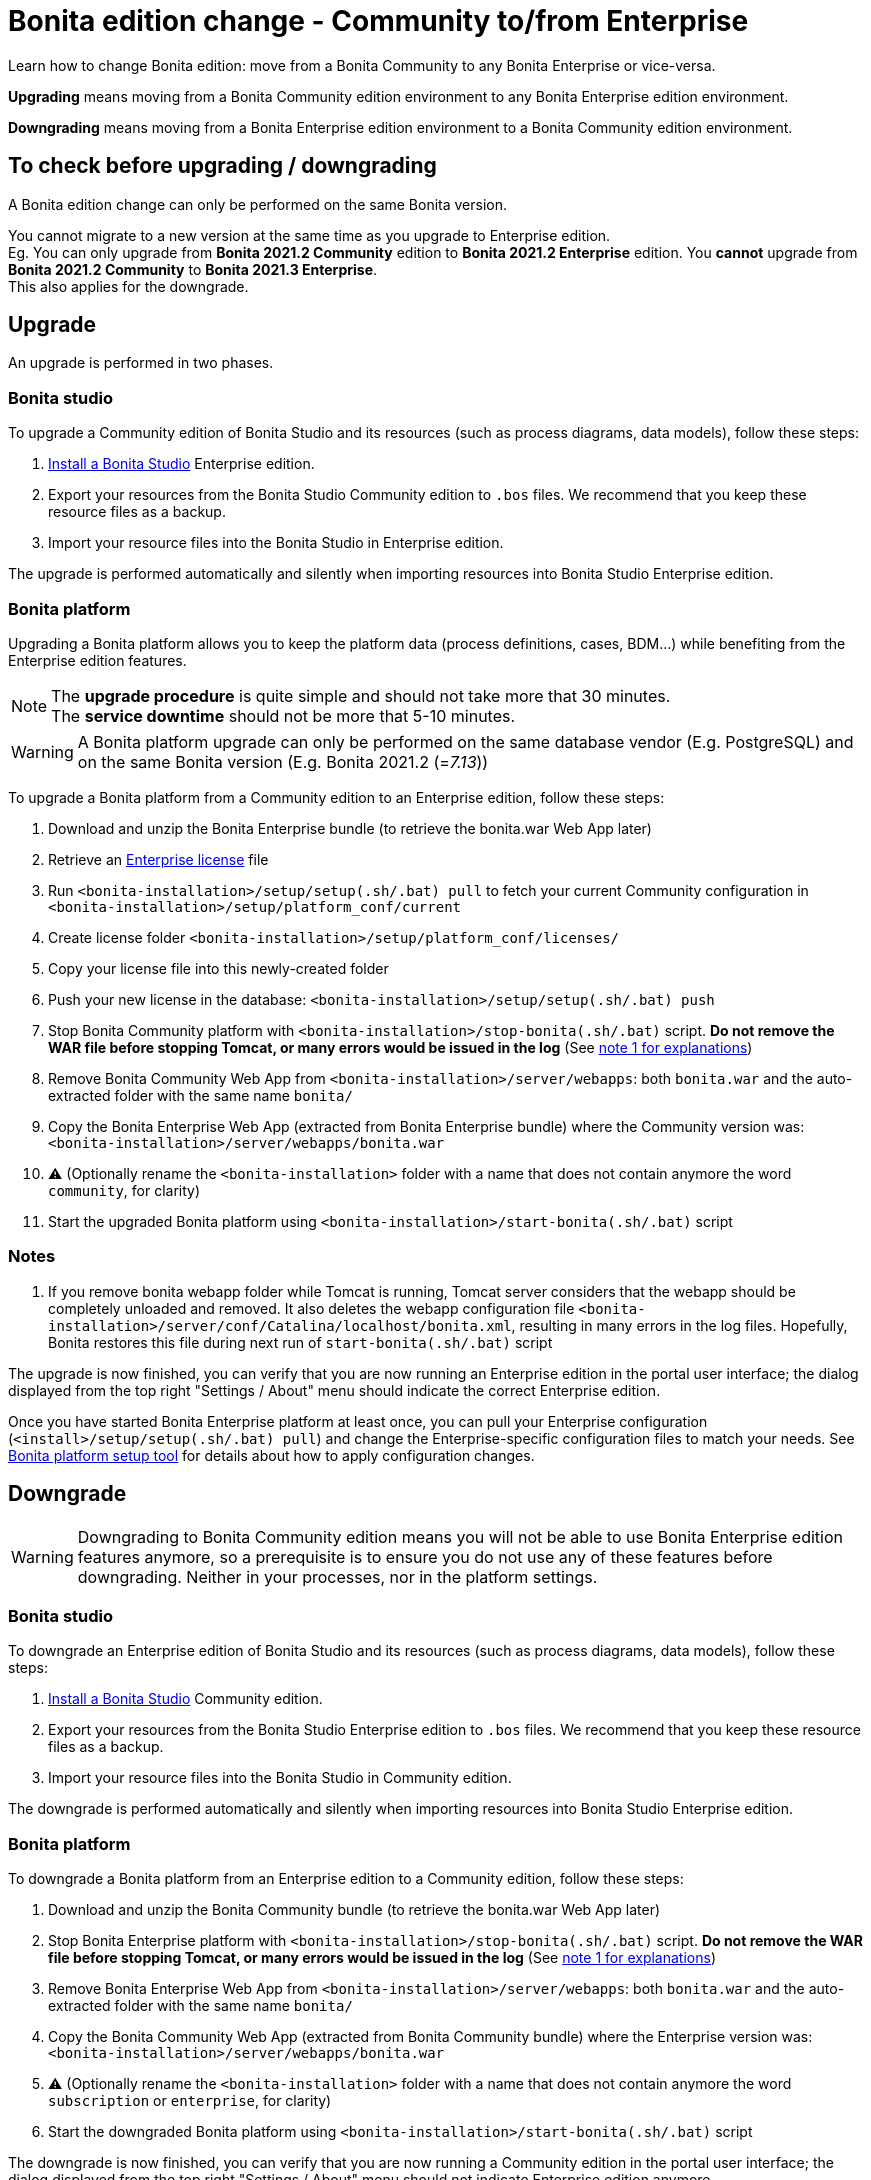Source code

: = Bonita edition change - Community to/from Enterprise
:description: Learn how to change Bonita edition: move from a Bonita Community to any Bonita Enterprise or vice-versa

Learn how to change Bonita edition: move from a Bonita Community to any Bonita Enterprise or vice-versa.

*Upgrading* means moving from a Bonita Community edition environment to any Bonita Enterprise
edition environment.

*Downgrading* means moving from a Bonita Enterprise edition environment to a Bonita Community
edition environment.

== To check before upgrading / downgrading

A Bonita edition change can only be performed on the same Bonita version.

You cannot migrate to a new version at the same time as you upgrade to Enterprise edition. +
Eg. You can only upgrade from *Bonita 2021.2 Community* edition to *Bonita 2021.2 Enterprise* edition. You *cannot* upgrade from *Bonita 2021.2 Community* to *Bonita 2021.3 Enterprise*. +
This also applies for the downgrade.

== Upgrade

An upgrade is performed in two phases.

=== Bonita studio

To upgrade a Community edition of Bonita Studio and its resources (such as process diagrams, data models), follow these steps:

. xref:bonita-bpm-studio-installation.adoc[Install a Bonita  Studio] Enterprise edition.
. Export your resources from the Bonita Studio Community edition to `.bos` files. We recommend that you keep these resource files as a backup.
. Import your resource files into the Bonita Studio in Enterprise edition.

The upgrade is performed automatically and silently when importing resources into Bonita Studio Enterprise edition.


[#bonita-platform-upgrade]
=== Bonita platform

Upgrading a Bonita platform allows you to keep the platform data (process definitions, cases, BDM...)
while benefiting from the Enterprise edition features.

[NOTE]
====
The *upgrade procedure* is quite simple and should not take more that 30 minutes. +
The *service downtime* should not be more that 5-10 minutes.
====

[WARNING]
====
A Bonita platform upgrade can only be performed on the same database vendor (E.g. PostgreSQL) and on the same Bonita version (E.g. Bonita 2021.2 (=_7.13_))
====

To upgrade a Bonita platform from a Community edition to an Enterprise edition, follow these steps:

. Download and unzip the Bonita Enterprise bundle (to retrieve the bonita.war Web App later)
. Retrieve an xref:licenses.adoc[Enterprise license] file
. Run `<bonita-installation>/setup/setup(.sh/.bat) pull` to fetch your current Community configuration in `<bonita-installation>/setup/platform_conf/current`
. Create license folder `<bonita-installation>/setup/platform_conf/licenses/`
. Copy your license file into this newly-created folder
. Push your new license in the database: `<bonita-installation>/setup/setup(.sh/.bat) push`
. Stop Bonita Community platform with `<bonita-installation>/stop-bonita(.sh/.bat)` script. *Do not remove the WAR file before stopping Tomcat, or many errors would be issued in the log* (See xref:#_notes[note 1 for explanations])
. Remove Bonita Community Web App from `<bonita-installation>/server/webapps`: both `bonita.war` and the auto-extracted folder with the same name `bonita/`
. Copy the Bonita Enterprise Web App (extracted from Bonita Enterprise bundle) where the Community version was: `<bonita-installation>/server/webapps/bonita.war`
. ⚠ (Optionally rename the `<bonita-installation>` folder with a name that does not contain anymore the word `community`, for clarity)
. Start the upgraded Bonita platform using `<bonita-installation>/start-bonita(.sh/.bat)` script


=== Notes

. If you remove bonita webapp folder while Tomcat is running, Tomcat server considers that the webapp should be completely
unloaded and removed. It also deletes the webapp configuration file `<bonita-installation>/server/conf/Catalina/localhost/bonita.xml`, resulting in many errors in the log files. Hopefully, Bonita restores this file during next run of `start-bonita(.sh/.bat)` script

The upgrade is now finished, you can verify that you are now running an Enterprise edition in the portal user interface; the dialog displayed from the top right "Settings / About" menu should indicate the correct Enterprise edition.

Once you have started Bonita Enterprise platform at least once, you can pull your Enterprise configuration (`<install>/setup/setup(.sh/.bat) pull`)
and change the Enterprise-specific configuration files to match your needs. See xref:BonitaBPM_platform_setup.adoc[Bonita platform setup tool] for details about
how to apply configuration changes.

== Downgrade

[WARNING]
====
Downgrading to Bonita Community edition means you will not be able to use Bonita Enterprise edition features anymore,
so a prerequisite is to ensure you do not use any of these features before downgrading. Neither in your processes, nor in
the platform settings.
====

=== Bonita studio

To downgrade an Enterprise edition of Bonita Studio and its resources (such as process diagrams, data models), follow these steps:

. xref:bonita-bpm-studio-installation.adoc[Install a Bonita  Studio] Community edition.
. Export your resources from the Bonita Studio Enterprise edition to `.bos` files. We recommend that you keep these resource files as a backup.
. Import your resource files into the Bonita Studio in Community edition.

The downgrade is performed automatically and silently when importing resources into Bonita Studio Enterprise edition.


[#bonita-platform-downgrade]
=== Bonita platform

To downgrade a Bonita platform from an Enterprise edition to a Community edition, follow these steps:

. Download and unzip the Bonita Community bundle (to retrieve the bonita.war Web App later)
. Stop Bonita Enterprise platform with `<bonita-installation>/stop-bonita(.sh/.bat)` script. *Do not remove the WAR file before stopping Tomcat, or many errors would be issued in the log* (See xref:#_notes[note 1 for explanations])
. Remove Bonita Enterprise Web App from `<bonita-installation>/server/webapps`: both `bonita.war` and the auto-extracted folder with the same name `bonita/`
. Copy the Bonita Community Web App (extracted from Bonita Community bundle) where the Enterprise version was: `<bonita-installation>/server/webapps/bonita.war`
. ⚠ (Optionally rename the `<bonita-installation>` folder with a name that does not contain anymore the word `subscription` or `enterprise`, for clarity)
. Start the downgraded Bonita platform using `<bonita-installation>/start-bonita(.sh/.bat)` script

The downgrade is now finished, you can verify that you are now running a Community edition in the portal user interface; the dialog displayed from the top right "Settings / About" menu should not indicate Enterprise edition anymore.

You should also ensure that there are no errors in the log file, referencing Enterprise features.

+-------+

● **The problem**
All of the entries above are to be restated word for word, minus the images.

● **Exercise answer**
Source code

: = Bonita edition change - Community to/from Enterprise
:description: Learn how to change Bonita edition: move from a Bonita Community to any Bonita Enterprise or vice-versa

Learn how to change Bonita edition: move from a Bonita Community to any Bonita Enterprise or vice-versa.

*Upgrading* means moving from a Bonita Community edition environment to any Bonita Enterprise
edition environment.

*Downgrading* means moving from a Bonita Enterprise edition environment to a Bonita Community
edition environment.

== To check before upgrading / downgrading

A Bonita edition change can only be performed on the same Bonita version.

You cannot migrate to a new version at the same time as you upgrade to Enterprise edition. +
Eg. You can only upgrade from *Bonita 2021.2 Community* edition to *Bonita 2021.2 Enterprise* edition. You *cannot* upgrade from *Bonita 2021.2 Community* to *Bonita 2021.3 Enterprise*. +
This also applies for the downgrade.

== Upgrade

An upgrade is performed in two phases.

=== Bonita studio

To upgrade a Community edition of Bonita Studio and its resources (such as process diagrams, data models), follow these steps:

. xref:bonita-bpm-studio-installation.adoc[Install a Bonita  Studio] Enterprise edition.
. Export your resources from the Bonita Studio Community edition to `.bos` files. We recommend that you keep these resource files as a backup.
. Import your resource files into the Bonita Studio in Enterprise edition.

The upgrade is performed automatically and silently when importing resources into Bonita Studio Enterprise edition.


[#bonita-platform-upgrade]
=== Bonita platform

Upgrading a Bonita platform allows you to keep the platform data (process definitions, cases, BDM...)
while benefiting from the Enterprise edition features.

[NOTE]
====
The *upgrade procedure* is quite simple and should not take more that 30 minutes. +
The *service downtime* should not be more that 5-10 minutes.
====

[WARNING]
====
A Bonita platform upgrade can only be performed on the same database vendor (E.g. PostgreSQL) and on the same Bonita version (E.g. Bonita 2021.2 (=_7.13_))
====

To upgrade a Bonita platform from a Community edition to an Enterprise edition, follow these steps:

. Download and unzip the Bonita Enterprise bundle (to retrieve the bonita.war Web App later)
. Retrieve an xref:licenses.adoc[Enterprise license] file
. Run `<bonita-installation>/setup/setup(.sh/.bat) pull` to fetch your current Community configuration in `<bonita-installation>/setup/platform_conf/current`
. Create license folder `<bonita-installation>/setup/platform_conf/licenses/`
. Copy your license file into this newly-created folder
. Push your new license in the database: `<bonita-installation>/setup/setup(.sh/.bat) push`
. Stop Bonita Community platform with `<bonita-installation>/stop-bonita(.sh/.bat)` script. *Do not remove the WAR file before stopping Tomcat, or many errors would be issued in the log* (See xref:#_notes[note 1 for explanations])
. Remove Bonita Community Web App from `<bonita-installation>/server/webapps`: both `bonita.war` and the auto-extracted folder with the same name `bonita/`
. Copy the Bonita Enterprise Web App (extracted from Bonita Enterprise bundle) where the Community version was: `<bonita-installation>/server/webapps/bonita.war`
. ⚠ (Optionally rename the `<bonita-installation>` folder with a name that does not contain anymore the word `community`, for clarity)
. Start the upgraded Bonita platform using `<bonita-installation>/start-bonita(.sh/.bat)` script


=== Notes

. If you remove bonita webapp folder while Tomcat is running, Tomcat server considers that the webapp should be completely
unloaded and removed. It also deletes the webapp configuration file `<bonita-installation>/server/conf/Catalina/localhost/bonita.xml`, resulting in many errors in the log files. Hopefully, Bonita restores this file during next run of `start-bonita(.sh/.bat)` script

The upgrade is now finished, you can verify that you are now running an Enterprise edition in the portal user interface; the dialog displayed from the top right "Settings / About" menu should indicate the correct Enterprise edition.

Once you have started Bonita Enterprise platform at least once, you can pull your Enterprise configuration (`<install>/setup/setup(.sh/.bat) pull`)
and change the Enterprise-specific configuration files to match your needs. See xref:BonitaBPM_platform_setup.adoc[Bonita platform setup tool] for details about
how to apply configuration changes.

== Downgrade

[WARNING]
====
Downgrading to Bonita Community edition means you will not be able to use Bonita Enterprise edition features anymore,
so a prerequisite is to ensure you do not use any of these features before downgrading. Neither in your processes, nor in
the platform settings.
====

=== Bonita studio

To downgrade an Enterprise edition of Bonita Studio and its resources (such as process diagrams, data models), follow these steps:

. xref:bonita-bpm-studio-installation.adoc[Install a Bonita  Studio] Community edition.
. Export your resources from the Bonita Studio Enterprise edition to `.bos` files. We recommend that you keep these resource files as a backup.
. Import your resource files into the Bonita Studio in Community edition.

The downgrade is performed automatically and silently when importing resources into Bonita Studio Enterprise edition.


[#bonita-platform-downgrade]
=== Bonita platform

To downgrade a Bonita platform from an Enterprise edition to a Community edition, follow these steps:

. Download and unzip the Bonita Community bundle (to retrieve the bonita.war Web App later)
. Stop Bonita Enterprise platform with `<bonita-installation>/stop-bonita(.sh/.bat)` script. *Do not remove the WAR file before stopping Tomcat, or many errors would be issued in the log* (See xref:#_notes[note 1 for explanations])
. Remove Bonita Enterprise Web App from `<bonita-installation>/server/webapps`: both `bonita.war` and the auto-extracted folder with the same name `bonita/`
. Copy the Bonita Community Web App (extracted from Bonita Community bundle) where the Enterprise version was: `<bonita-installation>/server/webapps/bonita.war`
. ⚠ (Optionally rename the `<bonita-installation>` folder with a name that does not contain anymore the word `subscription` or `enterprise`, for clarity)
. Start the downgraded Bonita platform using `<bonita-installation>/start-bonita(.sh/.bat)` script

The downgrade is now finished, you can verify that you are now running a Community edition in the portal user interface; the dialog displayed from the top right "Settings / About" menu should not indicate Enterprise edition anymore.

You should also ensure that there are no errors in the log file, referencing Enterprise features.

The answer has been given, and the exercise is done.